## Exercise aim
Please copy every line of the items word for word, from the line containing "text 5. Add" down to the last line of the items.

[Region boundary data]
◇ ◇ ◇ ◇
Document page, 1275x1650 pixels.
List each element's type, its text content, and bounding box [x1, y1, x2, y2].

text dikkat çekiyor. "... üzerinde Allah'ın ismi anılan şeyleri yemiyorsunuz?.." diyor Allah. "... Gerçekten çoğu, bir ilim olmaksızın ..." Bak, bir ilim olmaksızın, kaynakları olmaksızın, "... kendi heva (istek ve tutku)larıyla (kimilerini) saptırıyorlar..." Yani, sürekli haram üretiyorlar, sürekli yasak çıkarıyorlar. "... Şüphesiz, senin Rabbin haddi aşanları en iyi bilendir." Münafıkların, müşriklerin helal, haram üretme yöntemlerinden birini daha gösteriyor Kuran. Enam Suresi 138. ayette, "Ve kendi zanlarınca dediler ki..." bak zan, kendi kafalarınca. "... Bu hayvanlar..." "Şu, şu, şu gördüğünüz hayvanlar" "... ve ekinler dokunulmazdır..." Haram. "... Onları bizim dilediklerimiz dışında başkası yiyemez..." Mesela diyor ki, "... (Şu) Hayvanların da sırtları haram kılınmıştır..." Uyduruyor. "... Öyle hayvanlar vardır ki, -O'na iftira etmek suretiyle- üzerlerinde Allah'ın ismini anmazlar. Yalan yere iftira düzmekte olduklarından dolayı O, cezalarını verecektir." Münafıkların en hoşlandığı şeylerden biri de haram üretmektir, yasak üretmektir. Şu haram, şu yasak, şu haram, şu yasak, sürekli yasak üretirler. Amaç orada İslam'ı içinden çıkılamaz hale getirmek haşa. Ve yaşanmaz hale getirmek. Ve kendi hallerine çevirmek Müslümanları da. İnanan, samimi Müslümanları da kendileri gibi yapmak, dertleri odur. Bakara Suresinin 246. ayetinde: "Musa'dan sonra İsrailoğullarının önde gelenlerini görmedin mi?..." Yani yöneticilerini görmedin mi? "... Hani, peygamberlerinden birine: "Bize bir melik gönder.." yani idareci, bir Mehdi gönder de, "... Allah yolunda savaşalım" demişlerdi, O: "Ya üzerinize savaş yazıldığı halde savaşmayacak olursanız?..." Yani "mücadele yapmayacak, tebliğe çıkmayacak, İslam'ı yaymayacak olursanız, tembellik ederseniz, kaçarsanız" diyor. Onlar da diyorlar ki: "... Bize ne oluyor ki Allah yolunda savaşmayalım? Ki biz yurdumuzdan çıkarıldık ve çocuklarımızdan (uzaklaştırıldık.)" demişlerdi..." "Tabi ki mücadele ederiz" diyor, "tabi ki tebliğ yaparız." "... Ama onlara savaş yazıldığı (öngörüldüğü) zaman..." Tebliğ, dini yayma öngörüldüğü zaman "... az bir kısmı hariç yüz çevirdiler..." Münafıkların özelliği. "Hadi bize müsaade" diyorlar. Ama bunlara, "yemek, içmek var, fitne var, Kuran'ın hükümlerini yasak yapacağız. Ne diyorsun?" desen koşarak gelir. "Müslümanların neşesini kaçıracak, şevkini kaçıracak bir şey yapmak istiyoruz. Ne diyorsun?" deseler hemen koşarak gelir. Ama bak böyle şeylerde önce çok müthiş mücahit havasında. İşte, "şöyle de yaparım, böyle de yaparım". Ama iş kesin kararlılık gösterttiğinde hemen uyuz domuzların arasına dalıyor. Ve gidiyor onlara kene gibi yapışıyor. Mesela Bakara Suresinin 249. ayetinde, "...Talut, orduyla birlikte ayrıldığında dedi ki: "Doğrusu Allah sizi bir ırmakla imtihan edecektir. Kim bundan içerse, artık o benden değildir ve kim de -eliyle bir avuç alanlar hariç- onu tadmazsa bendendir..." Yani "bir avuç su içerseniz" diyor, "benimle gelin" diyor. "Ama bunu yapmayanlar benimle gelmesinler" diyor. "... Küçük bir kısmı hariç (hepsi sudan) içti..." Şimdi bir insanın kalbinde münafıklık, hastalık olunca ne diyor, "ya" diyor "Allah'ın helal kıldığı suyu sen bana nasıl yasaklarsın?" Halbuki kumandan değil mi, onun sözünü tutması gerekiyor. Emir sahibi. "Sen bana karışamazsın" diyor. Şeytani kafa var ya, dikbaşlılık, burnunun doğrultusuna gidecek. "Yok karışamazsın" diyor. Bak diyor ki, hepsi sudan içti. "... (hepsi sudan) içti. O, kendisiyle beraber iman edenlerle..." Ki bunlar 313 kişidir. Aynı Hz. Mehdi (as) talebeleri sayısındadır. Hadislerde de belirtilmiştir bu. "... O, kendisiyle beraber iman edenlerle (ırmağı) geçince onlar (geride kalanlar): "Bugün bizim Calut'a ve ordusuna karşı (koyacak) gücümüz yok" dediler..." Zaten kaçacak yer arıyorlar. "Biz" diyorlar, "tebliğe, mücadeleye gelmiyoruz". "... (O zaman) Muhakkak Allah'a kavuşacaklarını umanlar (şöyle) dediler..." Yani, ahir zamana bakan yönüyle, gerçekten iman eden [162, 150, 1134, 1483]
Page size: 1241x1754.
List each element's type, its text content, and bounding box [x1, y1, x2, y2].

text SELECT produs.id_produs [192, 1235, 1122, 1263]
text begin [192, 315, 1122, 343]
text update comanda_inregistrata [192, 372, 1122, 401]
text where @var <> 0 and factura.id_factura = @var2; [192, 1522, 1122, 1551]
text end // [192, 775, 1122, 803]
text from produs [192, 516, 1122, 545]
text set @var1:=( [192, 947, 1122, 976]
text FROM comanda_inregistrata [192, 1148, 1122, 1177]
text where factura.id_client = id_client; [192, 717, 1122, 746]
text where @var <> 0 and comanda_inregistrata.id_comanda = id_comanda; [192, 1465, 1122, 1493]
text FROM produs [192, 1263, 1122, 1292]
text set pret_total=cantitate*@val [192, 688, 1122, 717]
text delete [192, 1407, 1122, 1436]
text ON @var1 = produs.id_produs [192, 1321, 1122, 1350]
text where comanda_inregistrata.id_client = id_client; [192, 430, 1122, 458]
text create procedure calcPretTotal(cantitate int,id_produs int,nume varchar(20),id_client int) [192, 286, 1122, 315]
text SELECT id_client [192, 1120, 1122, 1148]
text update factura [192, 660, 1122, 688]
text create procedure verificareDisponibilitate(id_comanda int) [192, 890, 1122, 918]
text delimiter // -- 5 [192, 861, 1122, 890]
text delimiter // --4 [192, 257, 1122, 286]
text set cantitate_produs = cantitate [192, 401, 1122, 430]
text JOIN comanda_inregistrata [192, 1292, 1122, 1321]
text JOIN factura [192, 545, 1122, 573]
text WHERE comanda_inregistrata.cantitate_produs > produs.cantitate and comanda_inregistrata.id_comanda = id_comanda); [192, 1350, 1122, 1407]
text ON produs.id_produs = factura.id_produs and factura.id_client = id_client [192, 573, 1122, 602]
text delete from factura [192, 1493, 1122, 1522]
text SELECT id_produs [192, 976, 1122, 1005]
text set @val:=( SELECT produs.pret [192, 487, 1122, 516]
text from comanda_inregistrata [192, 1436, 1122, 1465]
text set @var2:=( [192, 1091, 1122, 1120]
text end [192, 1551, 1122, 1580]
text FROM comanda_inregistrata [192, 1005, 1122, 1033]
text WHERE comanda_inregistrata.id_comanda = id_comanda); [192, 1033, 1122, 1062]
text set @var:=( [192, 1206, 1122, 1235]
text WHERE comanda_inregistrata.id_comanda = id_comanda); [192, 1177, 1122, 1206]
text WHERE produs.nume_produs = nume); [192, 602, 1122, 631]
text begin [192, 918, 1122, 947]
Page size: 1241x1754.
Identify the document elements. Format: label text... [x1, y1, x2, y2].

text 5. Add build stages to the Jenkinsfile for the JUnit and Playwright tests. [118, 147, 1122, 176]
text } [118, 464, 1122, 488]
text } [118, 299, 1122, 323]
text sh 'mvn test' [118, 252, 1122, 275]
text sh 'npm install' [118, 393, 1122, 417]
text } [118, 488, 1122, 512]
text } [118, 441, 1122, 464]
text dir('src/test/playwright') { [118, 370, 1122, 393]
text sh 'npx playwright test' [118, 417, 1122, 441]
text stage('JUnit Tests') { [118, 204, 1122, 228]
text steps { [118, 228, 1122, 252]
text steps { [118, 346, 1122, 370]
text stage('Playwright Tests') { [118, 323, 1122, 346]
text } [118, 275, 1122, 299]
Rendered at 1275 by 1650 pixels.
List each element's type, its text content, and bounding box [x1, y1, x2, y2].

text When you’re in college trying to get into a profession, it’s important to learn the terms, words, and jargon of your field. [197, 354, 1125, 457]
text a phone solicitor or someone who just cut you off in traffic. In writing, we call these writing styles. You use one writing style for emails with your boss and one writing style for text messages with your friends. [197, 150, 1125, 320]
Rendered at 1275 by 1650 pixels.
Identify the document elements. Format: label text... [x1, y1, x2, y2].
◇ ◇ ◇ ◇
## Response
text 5. Add build stages to the Jenkinsfile for the JUnit and Playwright tests. [118, 147, 1122, 176]
text } [118, 464, 1122, 488]
text } [118, 299, 1122, 323]
text sh 'mvn test' [118, 252, 1122, 275]
text sh 'npm install' [118, 393, 1122, 417]
text } [118, 488, 1122, 512]
text } [118, 441, 1122, 464]
text dir('src/test/playwright') { [118, 370, 1122, 393]
text sh 'npx playwright test' [118, 417, 1122, 441]
text stage('JUnit Tests') { [118, 204, 1122, 228]
text steps { [118, 228, 1122, 252]
text steps { [118, 346, 1122, 370]
text stage('Playwright Tests') { [118, 323, 1122, 346]
text } [118, 275, 1122, 299]
Rendered at 1275 by 1650 pixels.
List each element's type, its text content, and bounding box [x1, y1, x2, y2].

text When you’re in college trying to get into a profession, it’s important to learn the terms, words, and jargon of your field. [197, 354, 1125, 457]
text a phone solicitor or someone who just cut you off in traffic. In writing, we call these writing styles. You use one writing style for emails with your boss and one writing style for text messages with your friends. [197, 150, 1125, 320]
Rendered at 1275 by 1650 pixels.
Identify the document elements. Format: label text... [x1, y1, x2, y2].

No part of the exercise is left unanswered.